I’m glad if I helped someone know a bit more about La Poutine, a succulent fast-food meal from Quebec, Canada.

28 December 2010

A really mouth watering listing done for the world’s best street foods. The food items considered are really worth to be in the best street foods.
Thanks for sharing the information and would really like to have some of them….

31 December 2010

Favorite street food? Chestnuts roasting in Covent Garden, London. Best way to survive the chill and carry on an old tradition!

04 January 2011

all the dishes are so delicious, specially the chicken on stick


Tiago Fernandes
04 January 2011


07 January 2011

Really a yummy post.I come to know about many pros and cons about the food.I am a food lover and loves to eat different types of food during my travel time.Now my next trip to Spain and want to eat food at Spain and enjoy the spanish villa for accommodation.

10 January 2011

Mm. Delicious post. Street food is one of my favourite things around the world.

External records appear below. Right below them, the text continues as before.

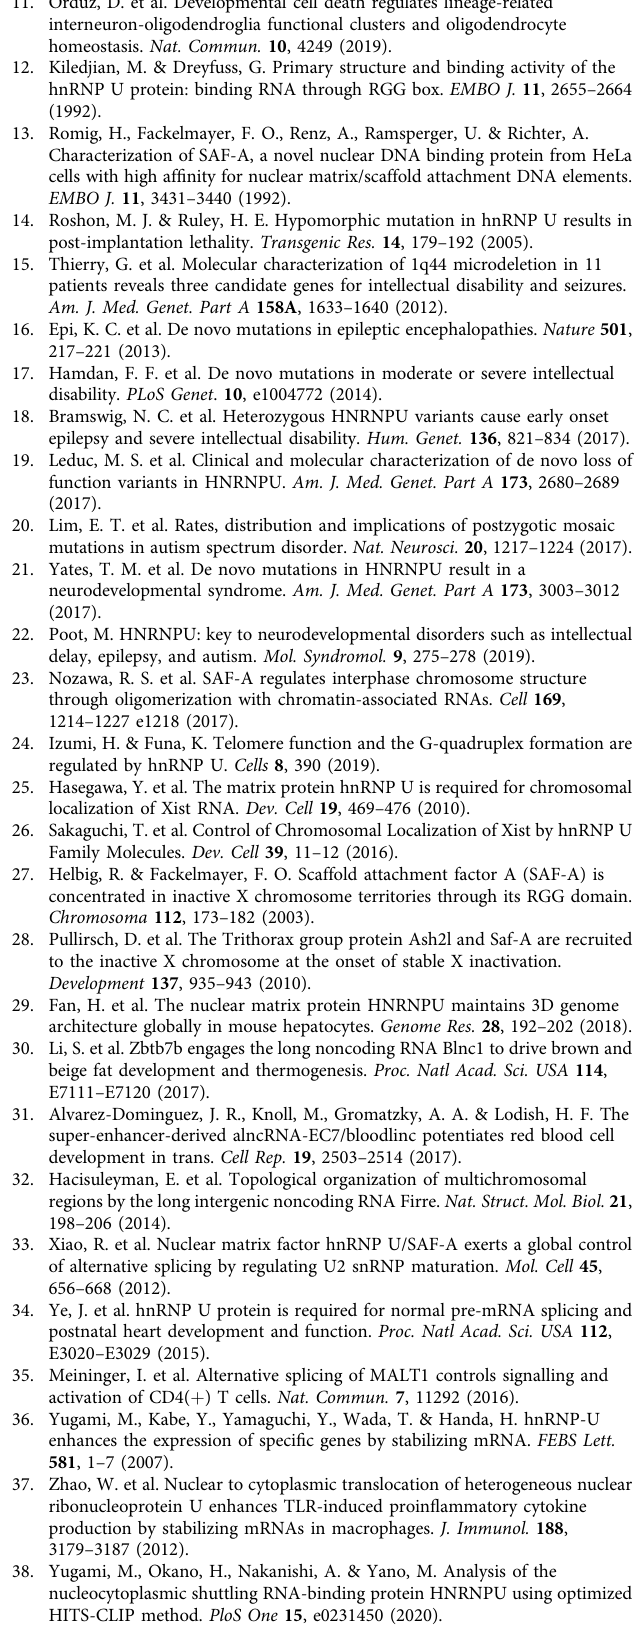
Supplementary information table 1: primary antibodies list. Supplementary information table 2: secondary antibodies list. Supplementary information table 3: chemical list. Supplementary information table 4: media. Supplementary information table 5: kits. Supplementary information table 6-: oligonucleotides. Supplementary information table 7: recombinant DNA. Supplementary information table 8: softwares. Reporting summary . Further information on research design is available in the Nature Research Reporting Summary linked to this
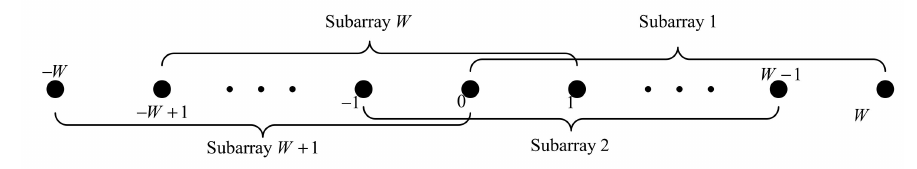
Figure 3. The process of spatial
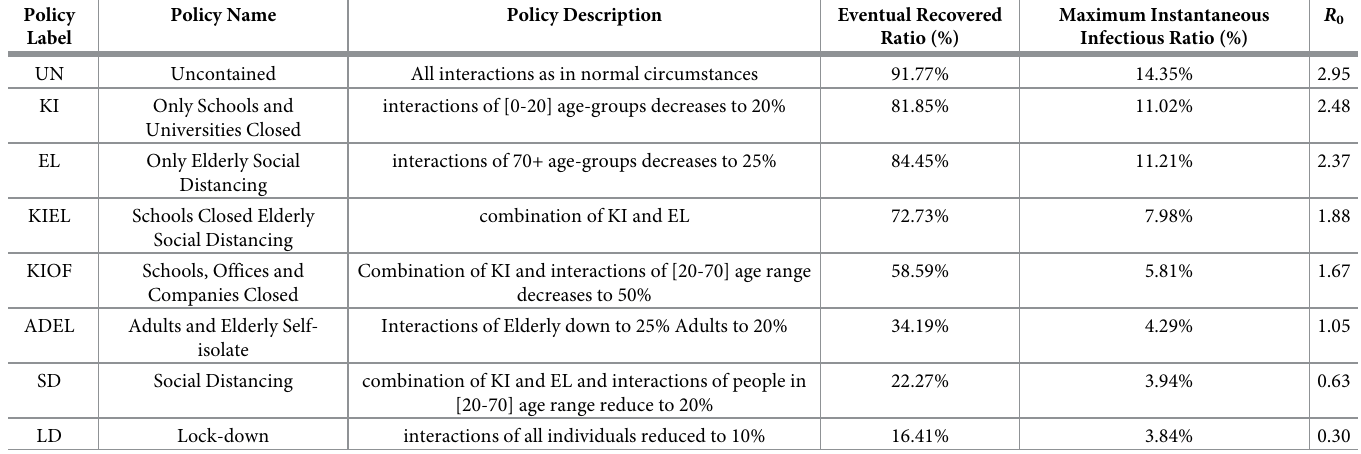
Table 2. Effects of different policies in Germany. Please note that the eventual Recovered ratio is the total ratio of the population which have been infected at any time during the spread of the virus.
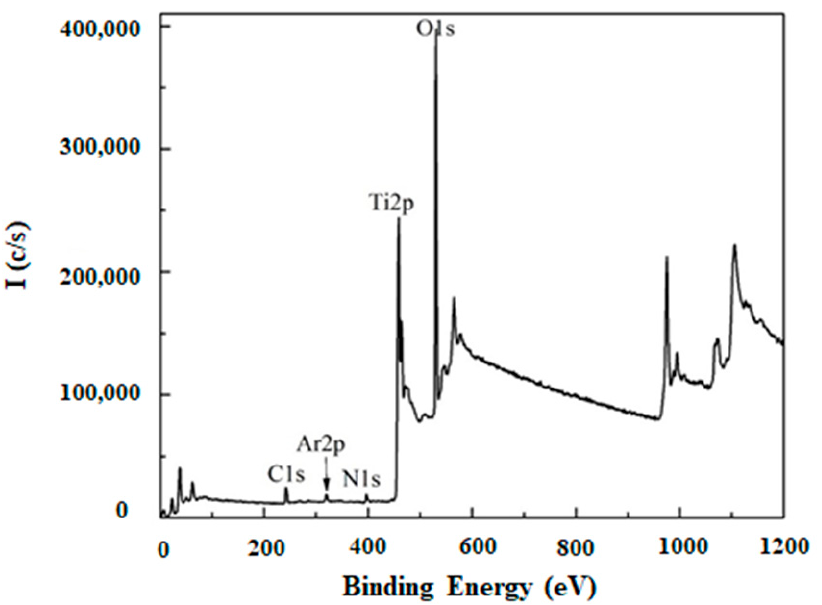
Figure 4. A wide-scan XPS spectrum of as-grown TiN film. Shown in Figure 5a is N1s spectrum of as-grown TiN film. Peak fitting of the N1s spectrum reveals that the spectrum can be deconvoluted into two peaks, one is due to Ti-N bond and the other relatively small peak can be attributed to titanium oxynitride Ti-O-N. High-resolution XPS spectra of N1s of all the samples are shown in Figure 5b. N1s peaks corresponding to Ti-N for as-grown and samples annealed at 300 and 500 ◦ C are centered at 396.8 eV, 396.6 eV, and 397.4 eV, respectively [20,30,32]. The signal of N1s in the XPS spectrum of the sample annealed at 700 ◦ C is too weak to determine the peak position indicating there is relatively less nitrogen in the sample. This could be due to breaking of Ti-N bond at high annealing temperature and exodus of nitrogen from the film. This is consistent with the XRD data where the intensity of TiN (200) peak is much smaller compared to the TiN(200) peak intensity in the other samples. The second peak of nitrogen in the N1s spectra for the as-grown and for the samples annealed at 300 ◦ C, is centered on 398.5 and 398.6 eV, which correspond to Ti-O-N formation [30,32]. Shown in Figure 5c is N1s spectra taken at different depths in the film by Ar ion etching. N1s spectra at different depths show an increase in the intensity of the peak after each etching cycle indicating more nitrogen is present in the bulk compared to the surface layers of the film. This could be due to chemisorption of oxygen from the environment resulting in oxygen occupying nitrogen position in the surface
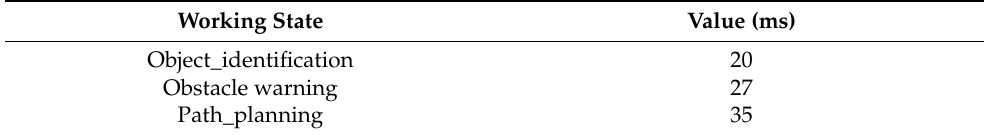
Table 3. The delay time of target analysis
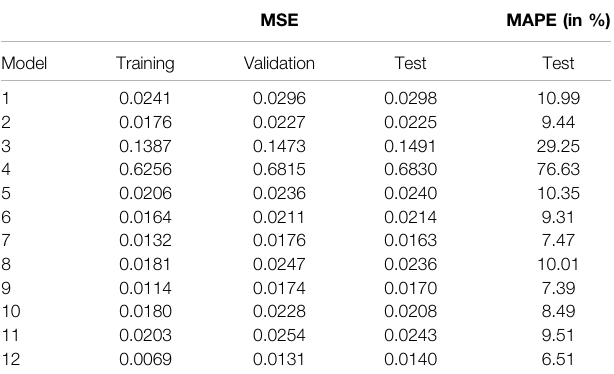
TABLE 5| Errormeasures fortheprediction of κ viaANNs, whereMSEisgivenfor thetraining, validation and testsets,and MAPEforthetestset.Note thatMSE is evaluated on the logit scale and MAPE on the linear scale.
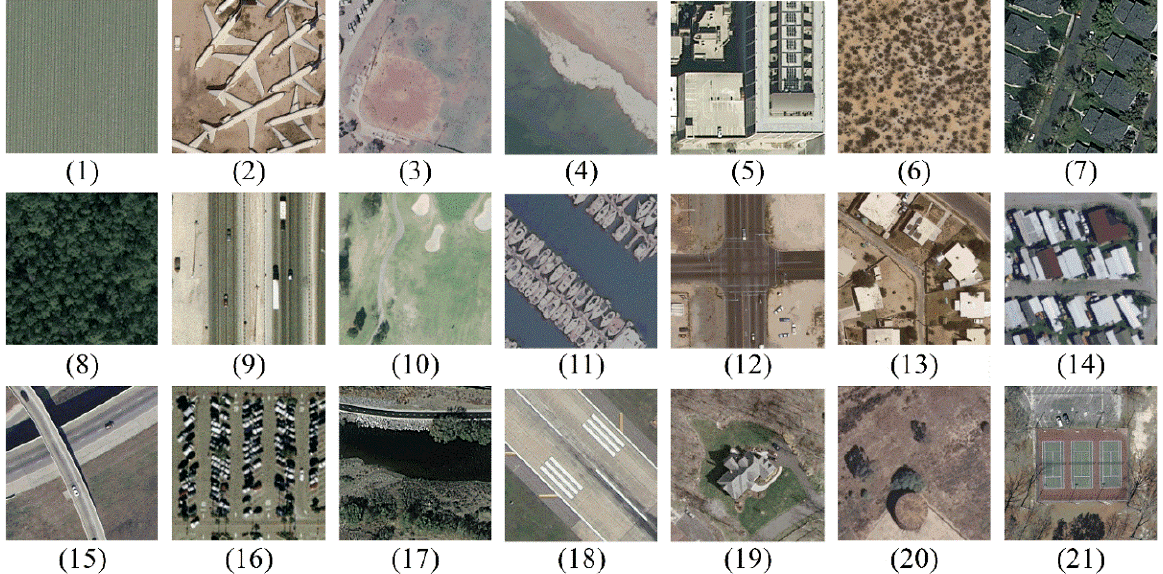
Figure 5. Example images of UC Merced Land ‐ Use dataset.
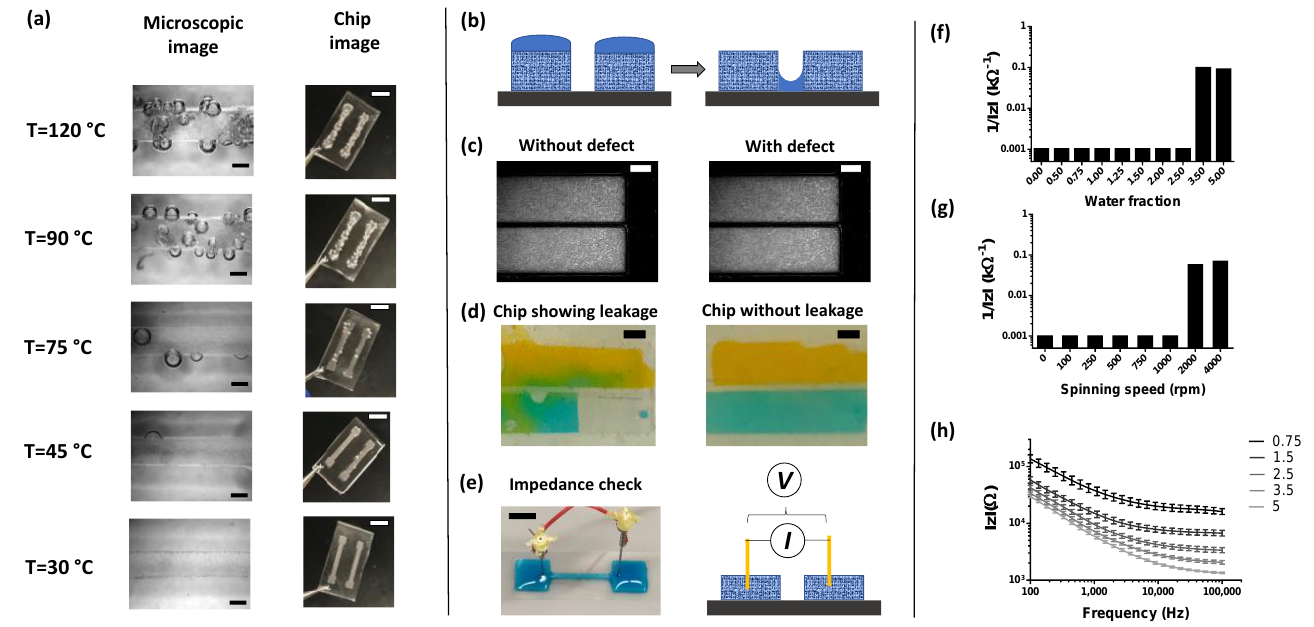
Figure 6. Effect of curing temperature and electrical impedance-based mold defect detection. ( a ) Several photos of PDMS chip cured at different temperature. It can be seen that at higher temperatures, the water from the mold evaporates, resulting in bubbling in the polymer solution. The scale bars represent 1 mm distance for microscope images and 5 mm for device photos. ( b ) Schematic showing a defect where the two channels which are separate get connected because of coalescence of water. Such defect is not visible as seen in ( c ) and can be seen in the fabrication chips after leakage test ( d ). Liquid molding offers a distinct advantage in detecting such defects by using impedance measurements ( e ) by using a two-electrode setup. A defect such as discontinuity can be detected by observing the jump in impedance profiles. ( f ) An example of a defect in the mold caused because of coalescence detected pre-molding process. ( g ) An example of a defect in the mold post molding operation caused by coalescence due to spinning the mold during the molding step. ( h ) Impedance-frequency spectra for various water fractions of the mold showing such curve can be used to create calibration plot for knowing the amount of water added in the mold. All the scale bars represent 1 mm distance for images in ( c – e ).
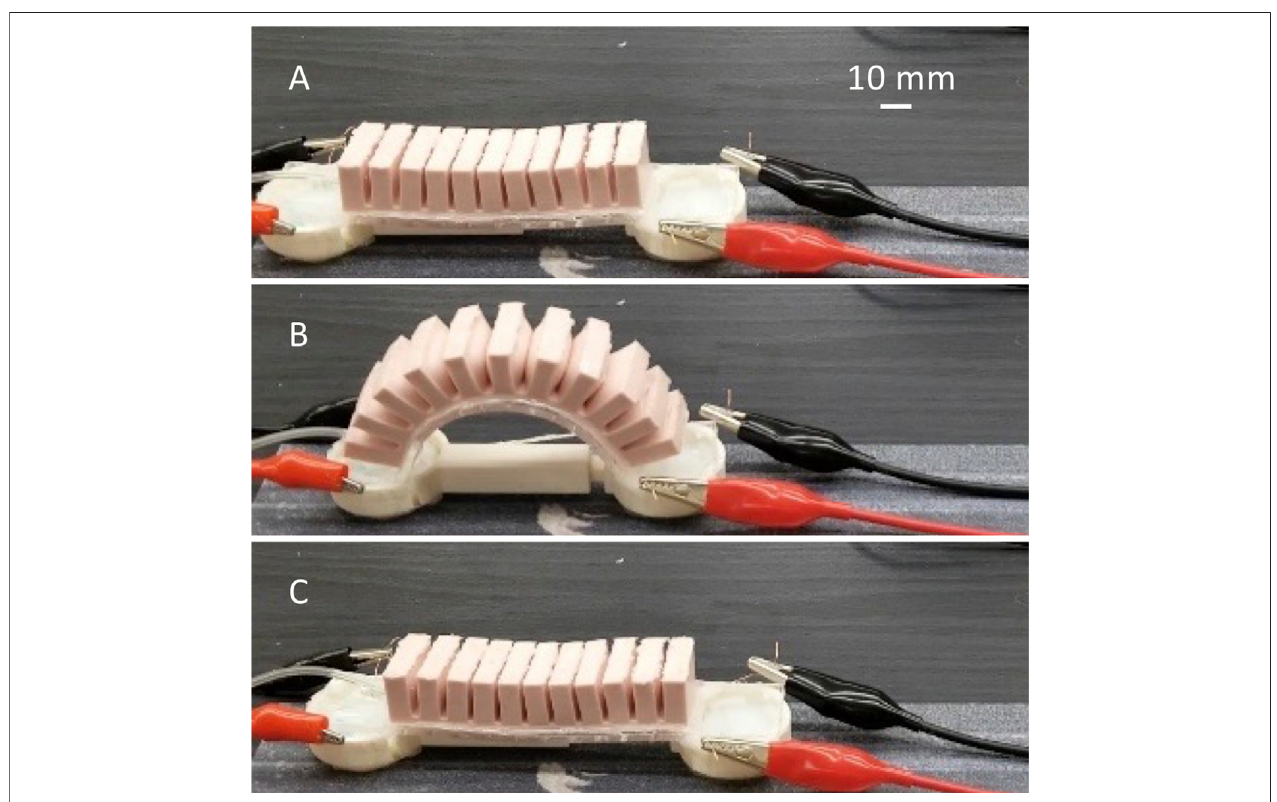
FIGURE 10 | Illustration of the inchworm inspired soft robot crawling forward. (A) Activating the front pad. (B) By pressurizing the soft body, the rear pad moves forward. (C) Deactivating the front pad and activating the rear pad followed by releasing the air from the robot, the front pad moves forward.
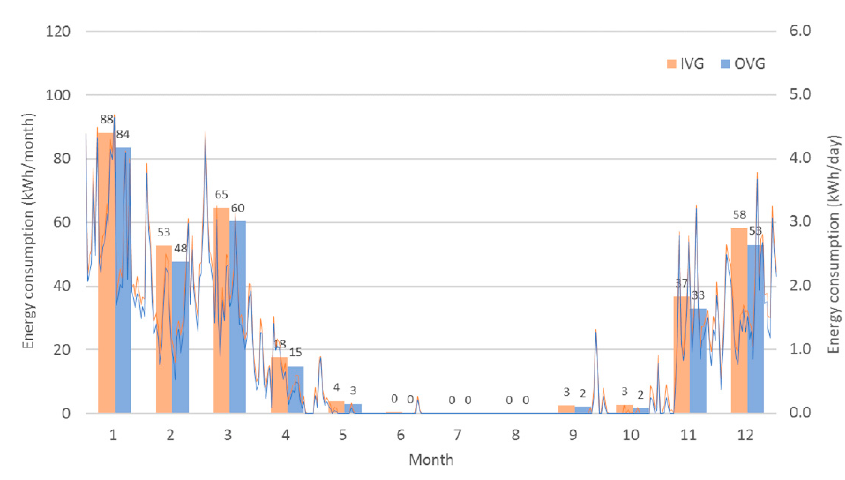
Figure 12. Calculated heating energy consumption of the IVG and OVG.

A few comments from this Canadian – to Etienne: I don’t think any Canadian will disagree that poutine is Quebecois, but you can certainly get it across the country! And to the author: where in Canada did you get the lemon ices? They sound delicious, but I can’t say I’ve had them before. . .

Karine Aggery
12 January 2011

Best ice creams ever are in Argentina!

Anne Arnott
01 April 2011

When I visted Montreal last year .. my cousins so wanted me to try the so called Poutine .. they described it to me .. and even then it did nothing for me .. and now that I have seen it ..OMG I can think of nothing worse …(my opinion) in the UK (UP north) they have Chips and GRavy .. that is not for me either …. I do love other foods though. Especially Gelato .. but that is a treat too.

Amy Knauff
04 April 2011

I lived in Italy for years and loved the roasted chestnuts in the winter. Of course gelato in the summer, but I love granitas even more. An excellent summer breakfast from Rome on south is a coffee granita with panna (fresh whipped cream).

I live in Nicaragua now where they have so much street food. My favorites are raspados (sort of like a granita but with actual fruit bits in them) and mango verde with chili sauce.